From the entries that follow, copy exactly the lines beginning at the line holding "vfov_deg: 53.1" and continuing through the line holding "exposure_s: 1/276".

Supplied records Start Marker

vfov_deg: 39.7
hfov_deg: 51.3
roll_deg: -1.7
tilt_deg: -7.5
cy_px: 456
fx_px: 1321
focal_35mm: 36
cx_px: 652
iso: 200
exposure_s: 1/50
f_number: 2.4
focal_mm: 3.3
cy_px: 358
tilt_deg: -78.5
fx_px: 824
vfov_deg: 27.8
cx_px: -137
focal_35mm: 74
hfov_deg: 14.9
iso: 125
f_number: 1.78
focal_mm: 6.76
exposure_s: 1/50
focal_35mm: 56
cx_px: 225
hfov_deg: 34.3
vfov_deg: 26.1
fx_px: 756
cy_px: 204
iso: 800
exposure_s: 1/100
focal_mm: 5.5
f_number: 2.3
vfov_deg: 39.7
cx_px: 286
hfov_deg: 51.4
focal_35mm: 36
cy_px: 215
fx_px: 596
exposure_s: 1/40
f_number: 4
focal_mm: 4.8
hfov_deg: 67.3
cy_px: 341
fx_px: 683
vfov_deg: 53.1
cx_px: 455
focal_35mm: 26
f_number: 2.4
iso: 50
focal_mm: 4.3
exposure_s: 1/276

Supplied records End Marker
Supplied records Start Marker

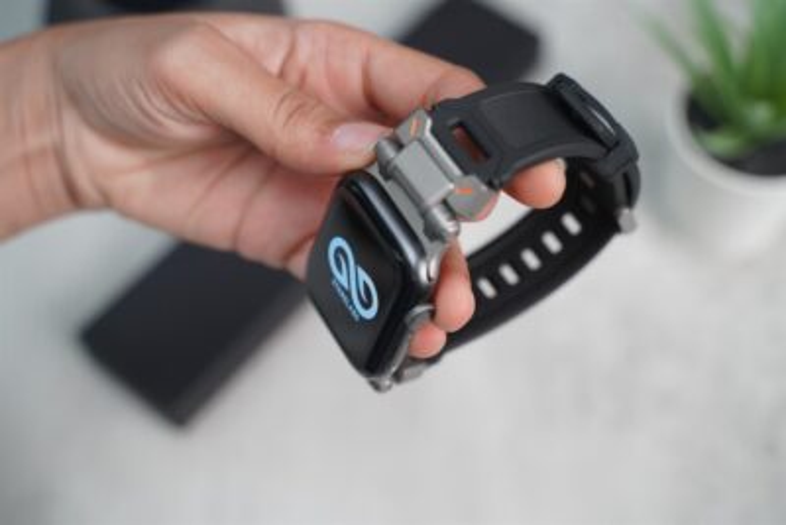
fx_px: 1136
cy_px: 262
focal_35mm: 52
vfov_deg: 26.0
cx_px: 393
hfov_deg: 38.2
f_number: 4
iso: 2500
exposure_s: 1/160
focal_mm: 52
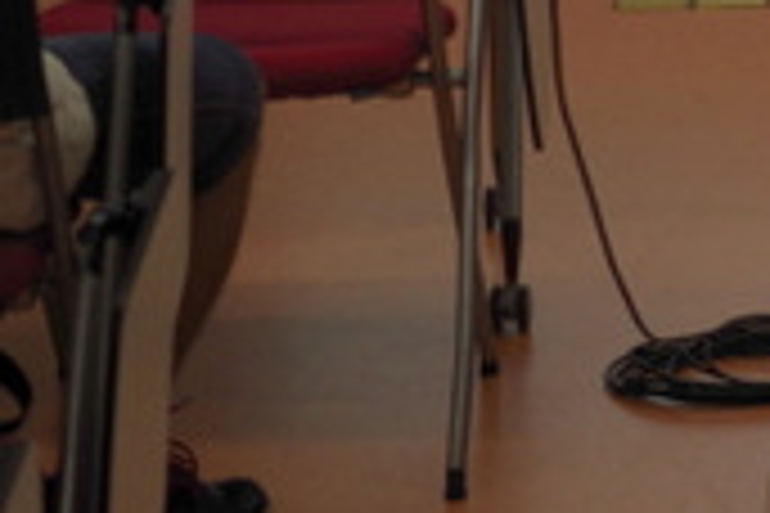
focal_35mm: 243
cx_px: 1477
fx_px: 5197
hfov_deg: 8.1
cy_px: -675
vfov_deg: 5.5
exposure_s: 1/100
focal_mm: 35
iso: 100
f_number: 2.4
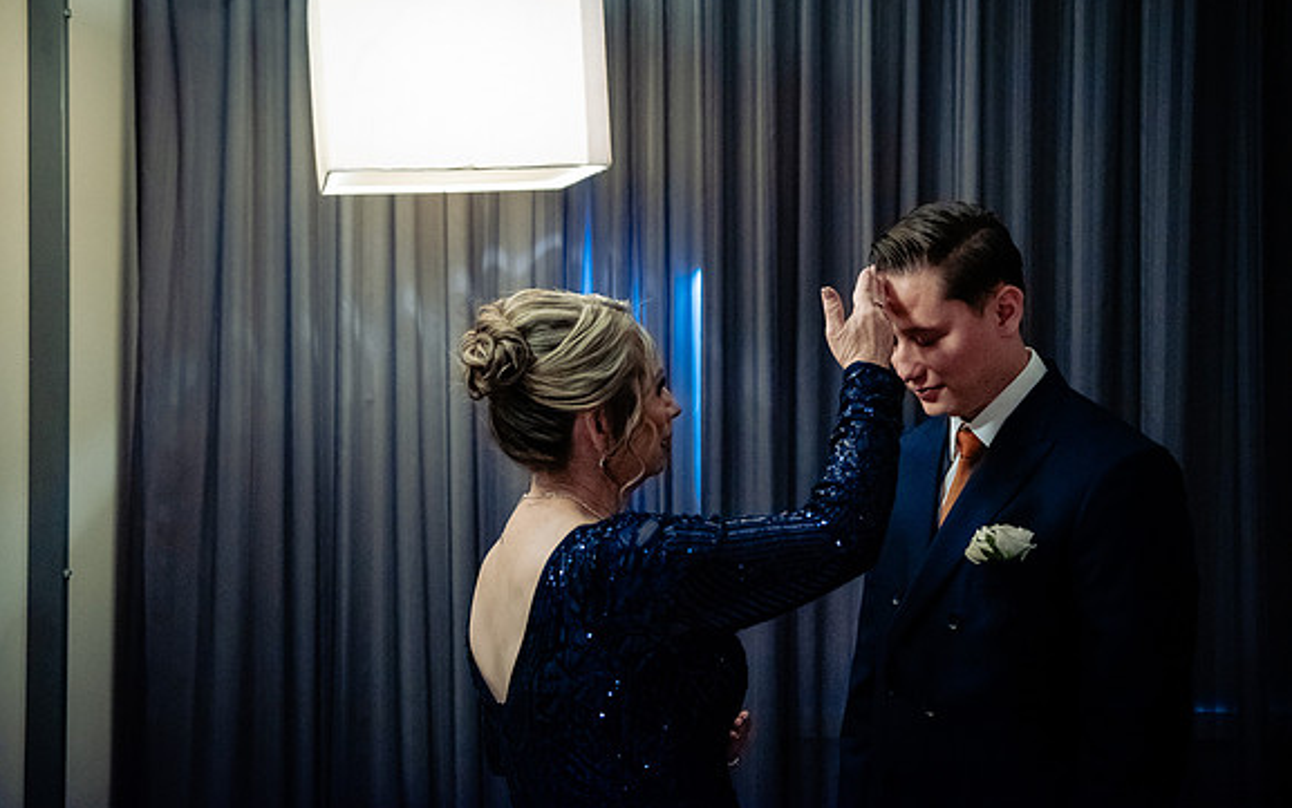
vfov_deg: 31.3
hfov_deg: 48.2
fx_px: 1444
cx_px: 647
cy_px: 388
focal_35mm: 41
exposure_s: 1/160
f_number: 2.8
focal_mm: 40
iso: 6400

Supplied records End Marker

# Written response
vfov_deg: 53.1
cx_px: 455
focal_35mm: 26
f_number: 2.4
iso: 50
focal_mm: 4.3
exposure_s: 1/276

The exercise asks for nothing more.